Captive Agent vs. Independent: What Are The Differences?
- December 23, 2019
There are two broad categories of insurance agents: “Captive” agents who represent one specific carrier, and “independent” agents who represent multiple carriers. Their experiences overlap, but a captive agent considering a move to the independent side can expect some significant differences.
A captive agent is generally limited to offering the products of the one carrier the agent represents. The contract with the carrier may permit limited access to alternative markets, but the agent’s fortunes rise and fall primarily based on what the carrier offers.
Conversely, an independent agent may have a plethora of carriers from whom to seek coverage.
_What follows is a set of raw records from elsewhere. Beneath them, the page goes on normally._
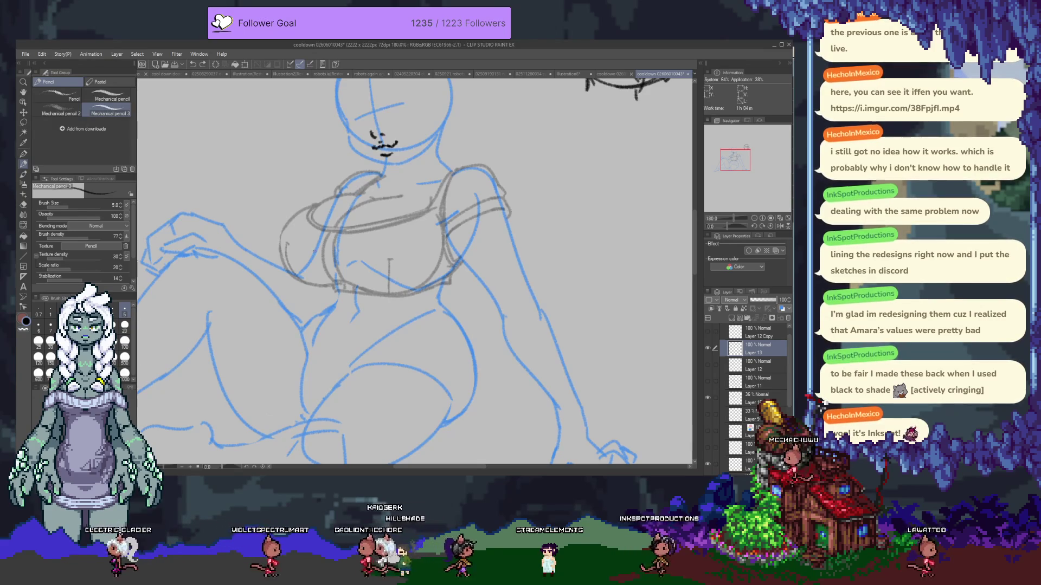
pyautogui.press('ctrl+z')
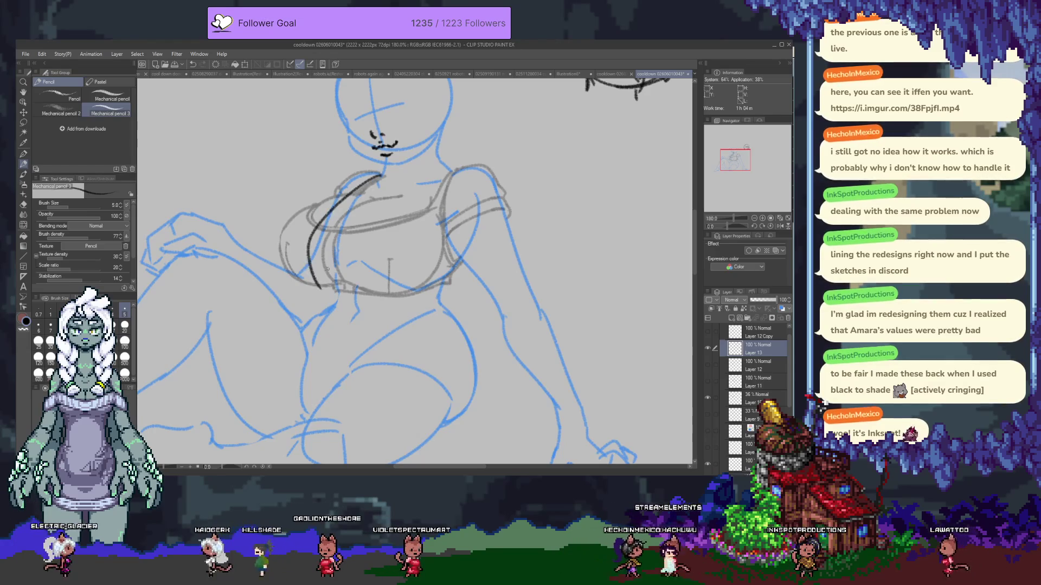
pyautogui.moveTo(328, 203); pyautogui.dragTo(308, 253)
pyautogui.moveTo(383, 176); pyautogui.dragTo(303, 267)
pyautogui.press('ctrl+z')
# - Draw the diagonal neckline from the right shoulder down the chest, undoing the middle curve
pyautogui.moveTo(383, 175)
pyautogui.mouseDown()
pyautogui.moveTo(312, 251)
pyautogui.moveTo(338, 288)
pyautogui.mouseUp()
That number will vary depending on the class of business (there may be a lot of competition for property insurance on law offices and very little for automotive body shops), but an independent has more alternatives than does a captive. An independent even has the ability to seek coverage from companies the agent does not represent, using wholesale and excess and surplus lines brokers.
A captive agent may be accustomed to formal training programs. Terry O’Reilly, a former captive agent and now president of Insurance Pro Agencies, an independent agency network, says, “In my opinion, (training) is the number one reason to start your insurance career with a captive carrier.” Joe Totah, who was a captive agent for Farmers Insurance and who now heads Strategic Agencies, LLC (the publisher of AgencyEquity.com) says captives get some role playing and practicing in addition to classroom work. Mike Stein, an agent in Austin, Texas who transitioned from captive to independent, mentioned the mentoring opportunities on both sides. “You learn a lot from other agents,” he says.
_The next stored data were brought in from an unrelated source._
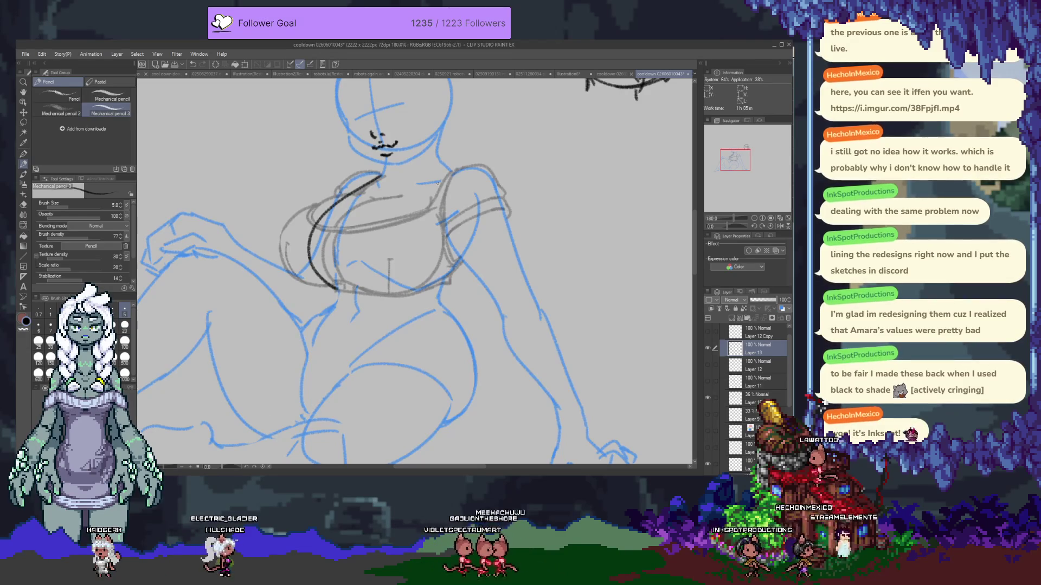
pyautogui.moveTo(445, 171); pyautogui.dragTo(367, 301)
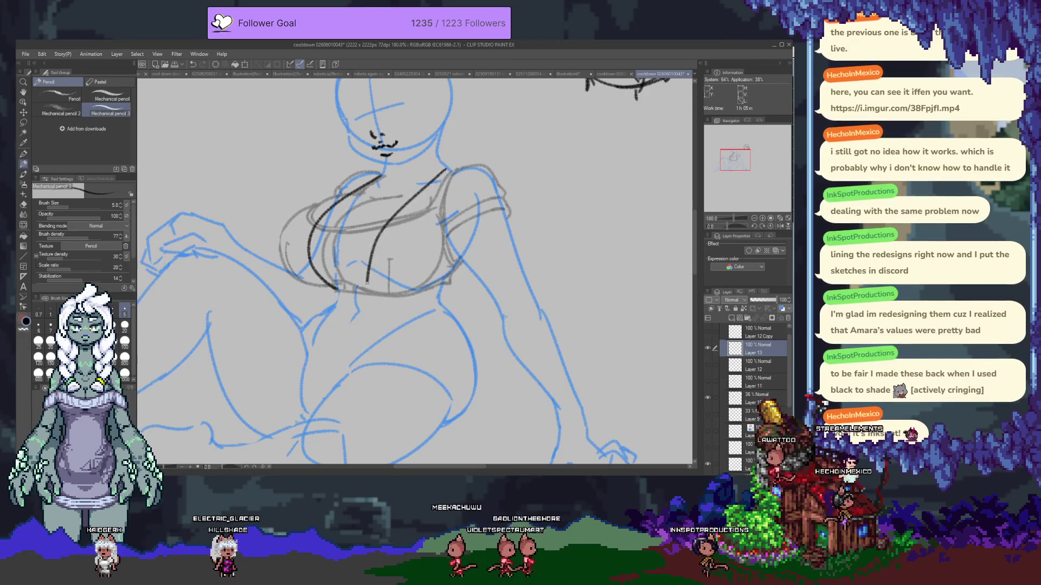
pyautogui.press('ctrl+z')
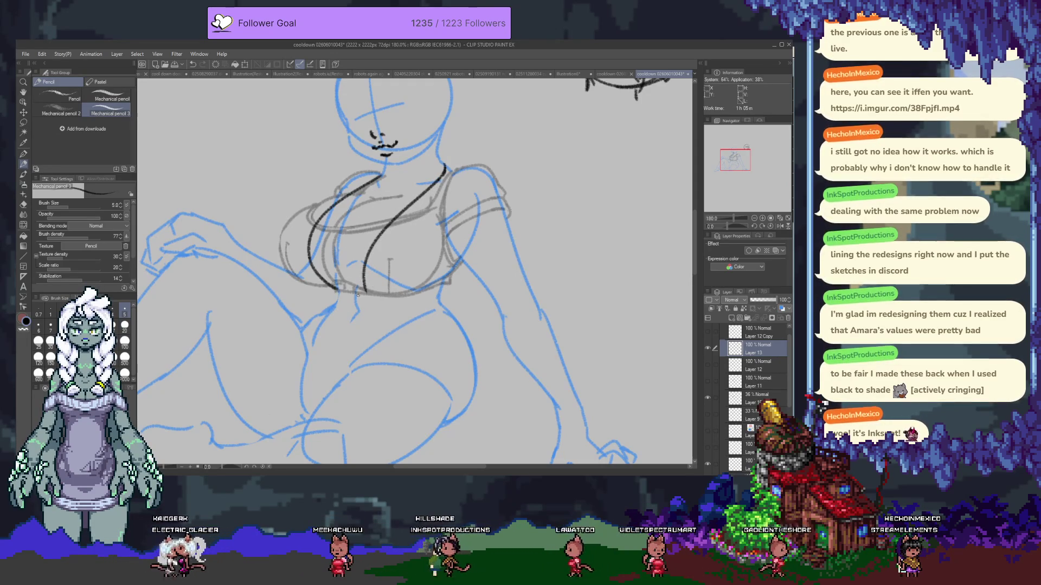
pyautogui.press('m')
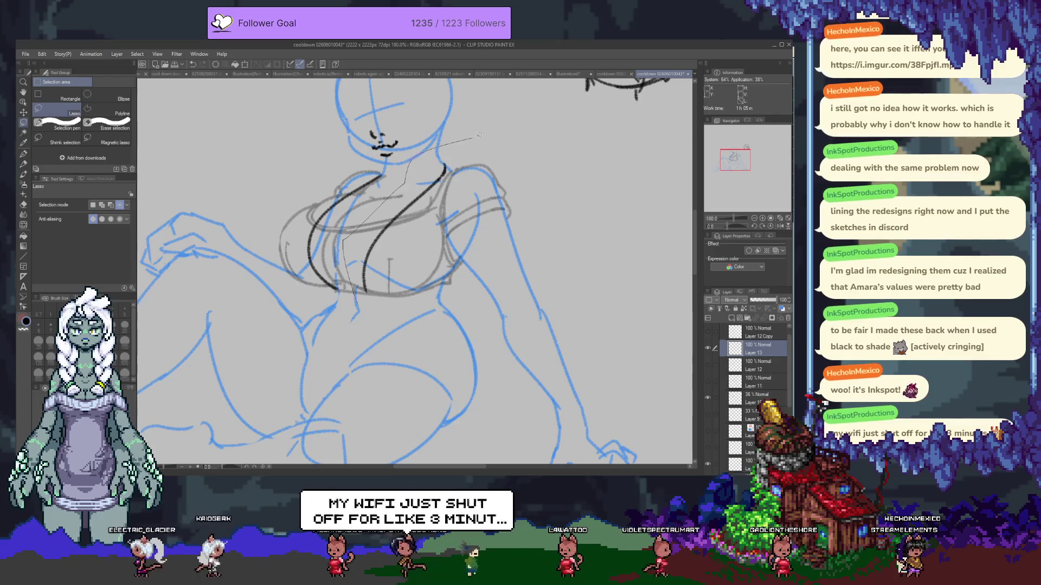
# - Lasso the central chest line, nudge it up and left, deselect and add a short chest stroke
pyautogui.moveTo(480, 140); pyautogui.dragTo(374, 358)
All agreed that formal training is less common on the independent side. “For the most part, being independent you either need to have experience or willing to take the initiative and attend a school on your own,” Totah says. “Going at it cold is not a good idea.”
O’Reilly and Totah say that captive sales managers may accompany new agents on early sales calls and give them feedback on their presentation and closing techniques. Formal sales training is not standard in the independent world. “You learn by doing,” Stein says.
In either environment, it is largely up to the agent to develop a sales prospect pipeline. Captive carriers may provide some leads, O’Reilly says, but agents shouldn’t depend on them. Whether you are captive or independent, Stein suggests making a long list of people you know. “If you have 1,000 people to talk to, you’ll do well.”
Regarding automation, captive companies provide the software, though Totah says the agents may have to purchase the computers. O’Reilly says it doesn’t take long to master a captive company’s technology, since that company is the only one the agent is working with. “The quality varies by carrier, but the training and support are readily available.”
Independent agents must purchase their own systems. Stein feels the software available to independents is superior to those of captives, especially the rating systems. O’Reilly says the systems are not overly complex: “There is a learning curve, but it isn’t long before agents are able to interface with them smoothly.”
Captive companies provide varying levels of financial support for agents, depending on whether the agents are employees or contractors. “They all have startup assistance, including startup bonuses based on production,” says Totah, “but this eventually goes away after two or three years.” Independent agencies, as self-owned businesses, have higher expenses and must generate revenue to cover them.
On the other hand, independents receive larger commissions. “In the end,” Totah says, “an independent agency that has reached scale should have higher net profits for a similar premium volume captive agency by perhaps 10 to 40%.”
So which is better? Totah says captives give “ongoing hand-holding,” but “agencies have a greater opportunity as an independent to do more things, have more flexibility and earn more.” Stein cites statistics showing that independents have better closing ratios. “If everything else is equal, you should be able to do better as an independent.”
More training and support versus greater sales opportunities, flexibility and long-term earning potential. The side that provides an agent with the best comfort level is the best fit.